ACTIVITY »
Each line from the first line of the entries through the line holding "ring tip: (202, 182)" is to be restated word for word; nothing else, and no picture, belongs in the answer.
EXTRACTED ENTRIES: Begin
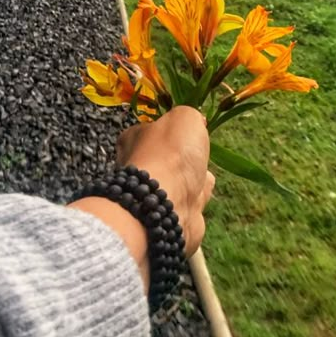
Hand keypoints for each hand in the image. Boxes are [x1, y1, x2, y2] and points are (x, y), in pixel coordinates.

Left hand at [117, 107, 213, 257]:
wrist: (168, 203)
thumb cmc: (172, 154)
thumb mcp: (185, 117)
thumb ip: (189, 116)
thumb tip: (196, 123)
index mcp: (133, 140)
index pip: (152, 132)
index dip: (174, 132)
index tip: (191, 133)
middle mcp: (137, 169)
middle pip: (168, 162)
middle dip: (186, 163)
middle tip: (198, 160)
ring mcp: (151, 197)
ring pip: (179, 187)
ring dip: (194, 186)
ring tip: (202, 182)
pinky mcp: (165, 220)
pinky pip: (185, 210)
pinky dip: (194, 207)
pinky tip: (199, 201)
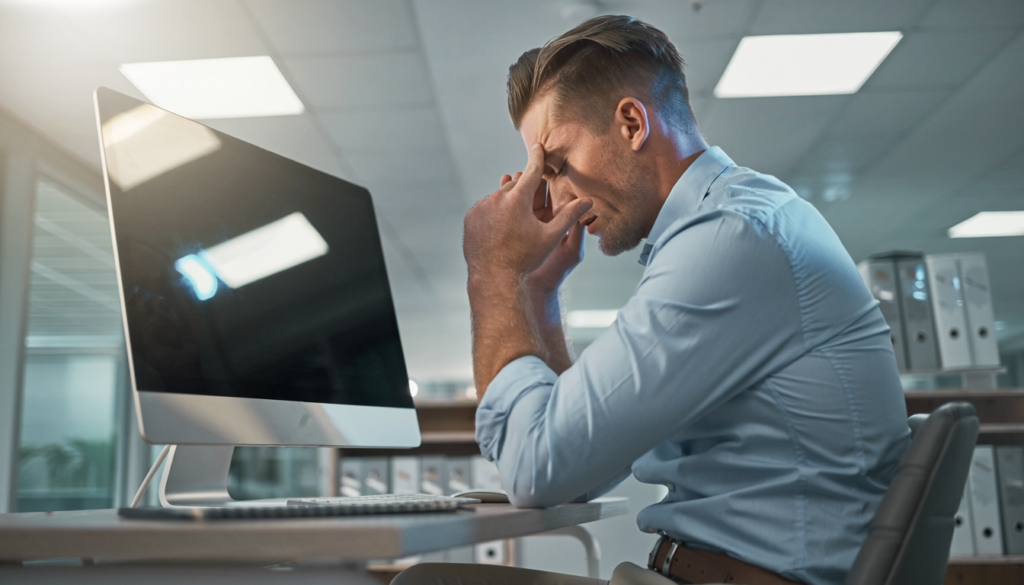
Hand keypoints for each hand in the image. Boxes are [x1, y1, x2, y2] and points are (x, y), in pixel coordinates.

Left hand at [464, 144, 591, 281]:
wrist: (493, 277)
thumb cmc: (525, 258)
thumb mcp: (551, 237)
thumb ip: (569, 216)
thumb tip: (588, 201)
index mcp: (518, 198)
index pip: (532, 170)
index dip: (537, 157)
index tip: (538, 146)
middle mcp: (497, 198)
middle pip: (515, 186)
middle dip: (524, 191)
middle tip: (531, 206)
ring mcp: (481, 207)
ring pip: (499, 198)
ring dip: (508, 204)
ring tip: (515, 225)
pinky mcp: (471, 217)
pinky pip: (485, 209)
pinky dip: (493, 214)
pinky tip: (501, 230)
EXTRACTED ENTRIES: End
RESULT OF THE TASK »
Hand keypoints for each hand in the image. Boxes are [x1, y1, x2, y2] and points are (x, y), in pixel coordinates.

Left hand at [117, 107, 213, 257]:
wrist: (168, 203)
thumb cmc: (172, 154)
thumb mcp: (185, 117)
thumb ip: (189, 116)
thumb tip: (196, 123)
index mcp: (133, 140)
index pip: (152, 132)
index dip: (174, 132)
index tip: (191, 133)
middle mcp: (137, 169)
middle pip: (168, 162)
middle dip: (186, 163)
middle tip: (198, 160)
ring mcp: (151, 197)
ring pip: (179, 187)
ring dip: (194, 186)
ring tip: (202, 182)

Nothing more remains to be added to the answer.